As witnesses to the incredible glory of God they now are called to share the story. Jesus prepares them for their task. He opens their minds to the scriptures, so they can understand. Then he commissions them. Their commission is to go to all the people and share with them the gospel. They are to share that the Messiah was to suffer and die, to rise from the dead and that repentance and forgiveness of sins is available to all. This message of hope and salvation is to go to all nations. Everyone is to hear the good news in Jesus Christ.

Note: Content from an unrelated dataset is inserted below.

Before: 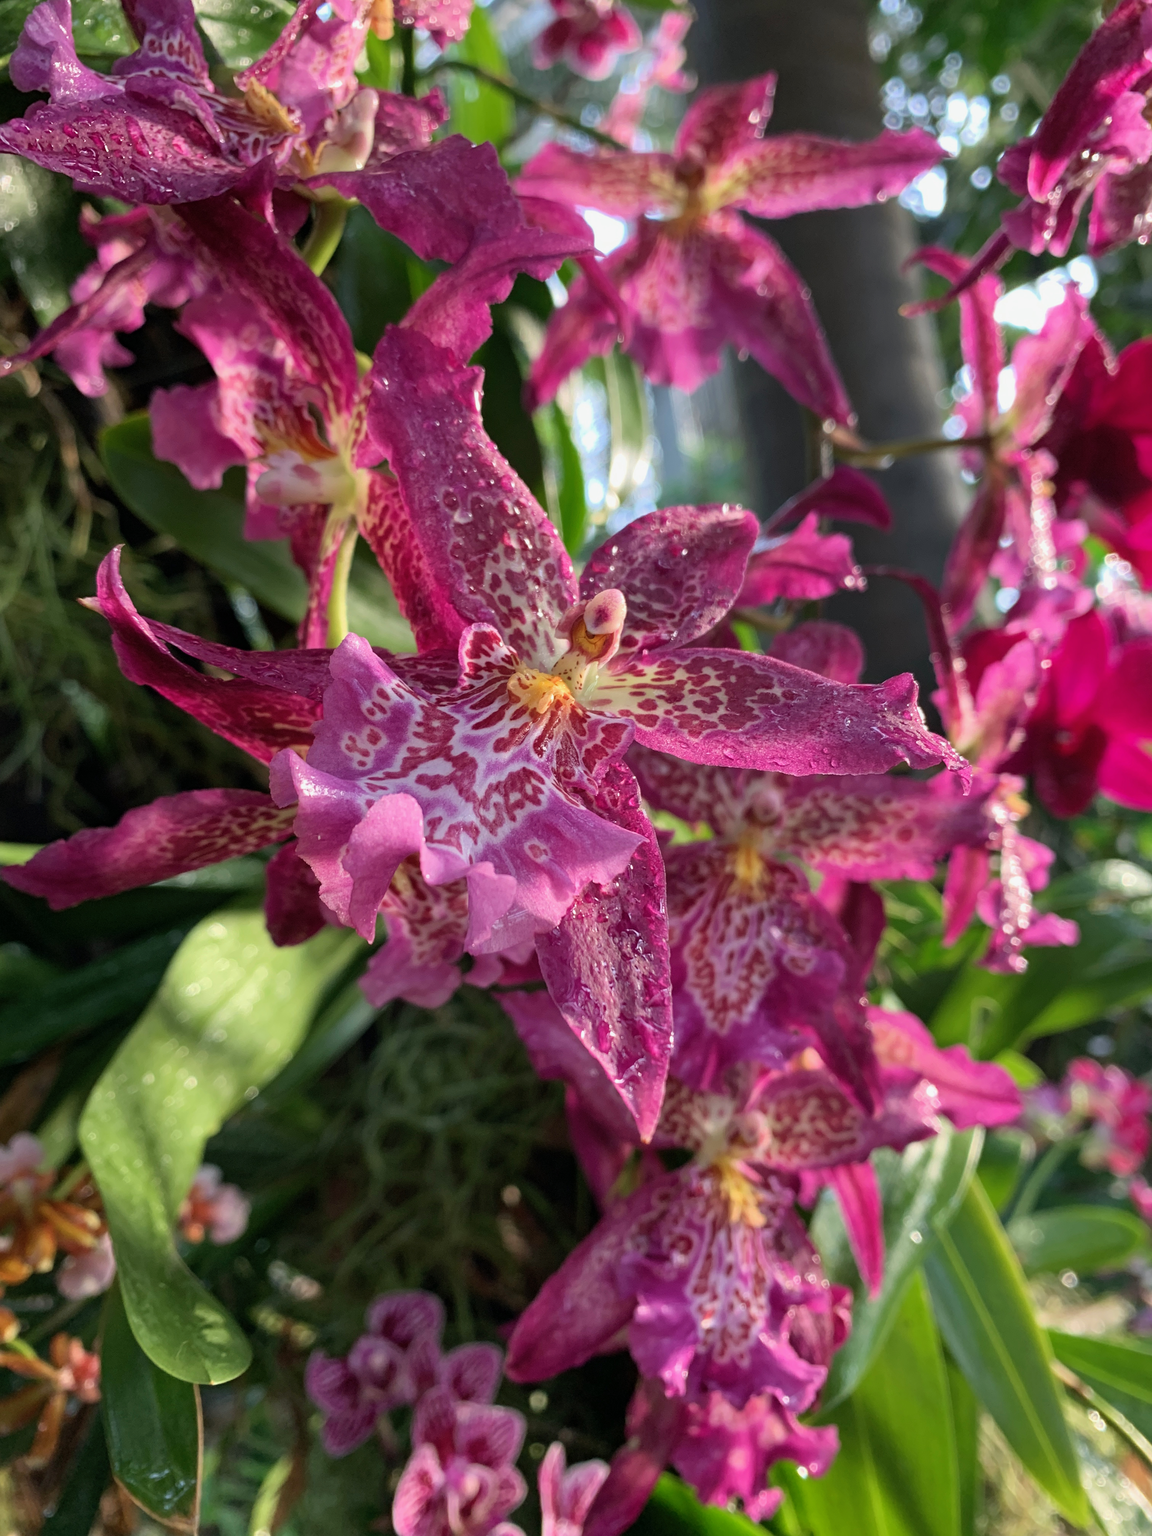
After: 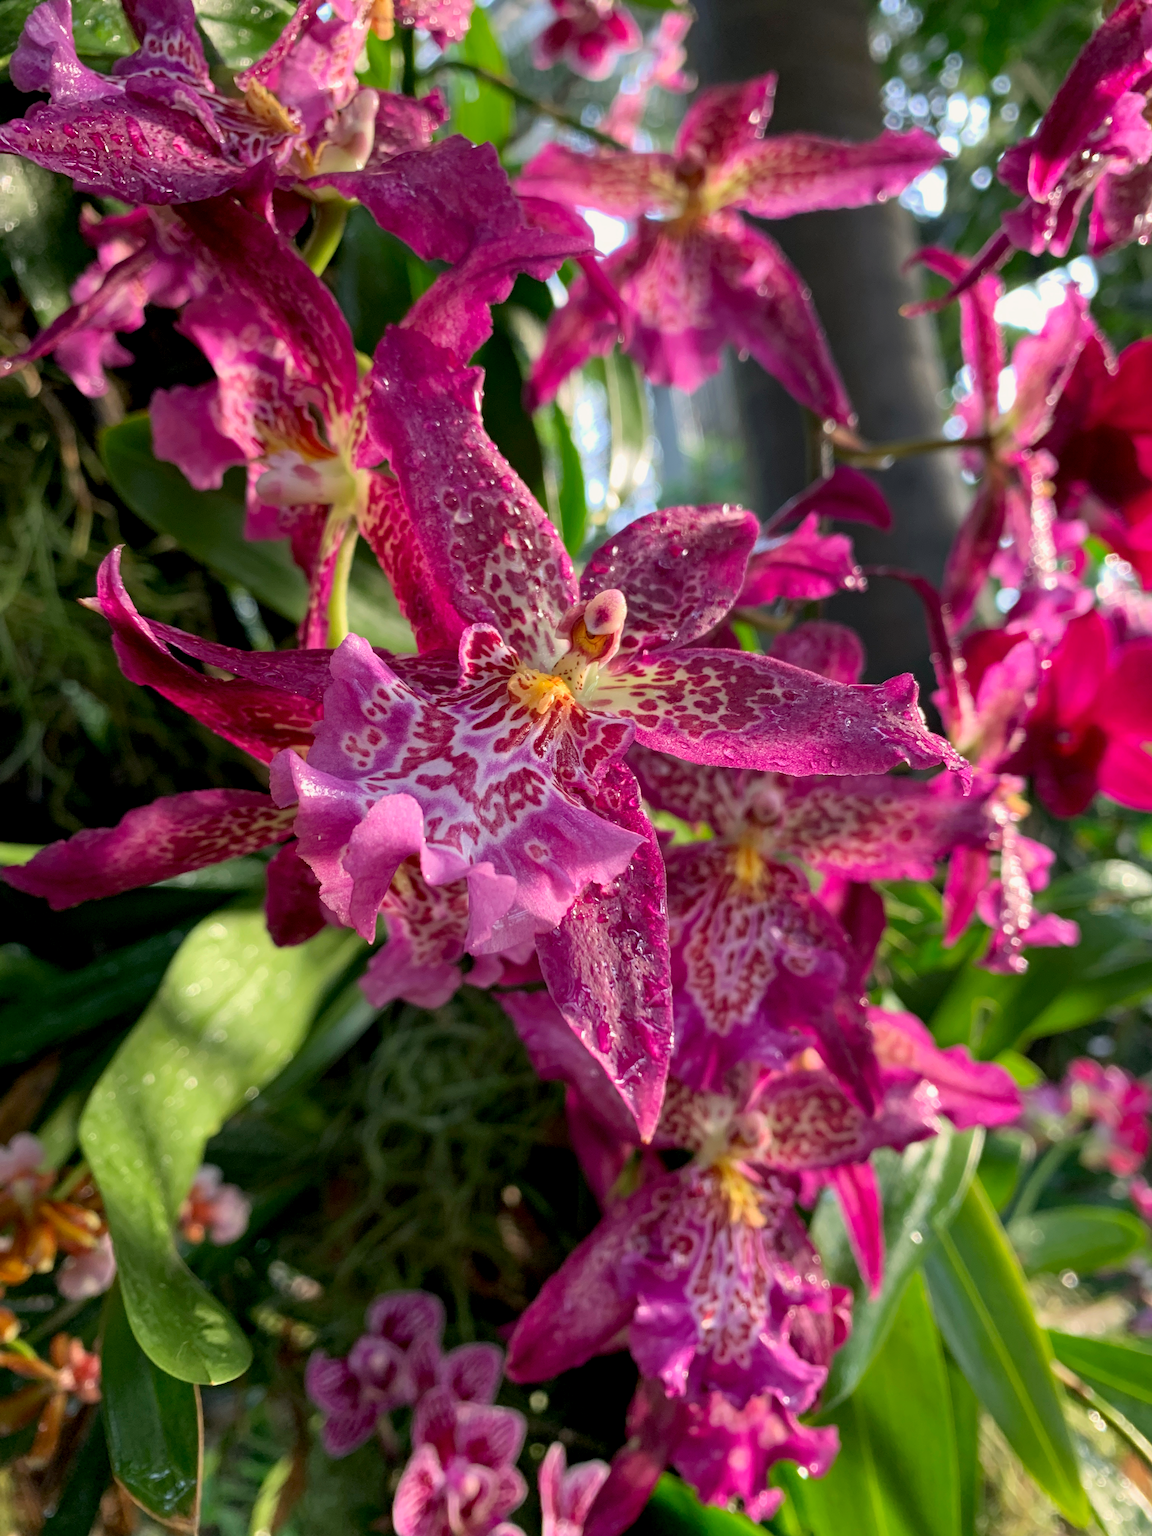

Obviously, the disciples carried out the mission. The disciples took the message to all the nations. They shared the Gospel with the people of Israel and with the nations of the Gentiles. If they had not, then we certainly would not be here. But we are here. We are here because we are a part of a great cloud of witnesses who have shared the Gospel story. We are here because of people who have lived and died for the Gospel. We are here because our parents, our grandparents and our great-grandparents made sure we knew the story of the Gospel. Now, we are called to share this story, too. We are the witnesses of these things. We are the people who know that Jesus came for us, suffered for us, died for us, and has risen for us. We are the people who know that everyone can repent and can be forgiven. We are the ones who know that salvation is possible for all. We know the gospel story is true.
Today, we are called to share that story. Like the people who witnessed the seminary student eat the flowers and then were challenged to go and tell what they had seen, we are called and challenged to tell the story of the Good News of Jesus Christ.
I invite us to join together in the following hymn:
"I love to tell the story"
“I love to tell the story of unseen things above,
Of Jesus and His glory, Of Jesus and His love.
I love to tell the story, Because I know it’s true;
It satisfies my longings As nothing else could do.
I love to tell the story, ‘Twill be my theme in glory
To tell the old, old story Of Jesus and His love.
I love to tell the story; ‘Tis pleasant to repeat
What seems, each time I tell it, More wonderfully sweet.
I love to tell the story, For some have never heard
The message of salvation From God’s own holy Word.
I love to tell the story; For those who know it best
Seem hungering and thirsting To hear it, like the rest;
And when, in scenes of glory, I sing the new, new song,
‘Twill be the old, old story That I have loved so long.”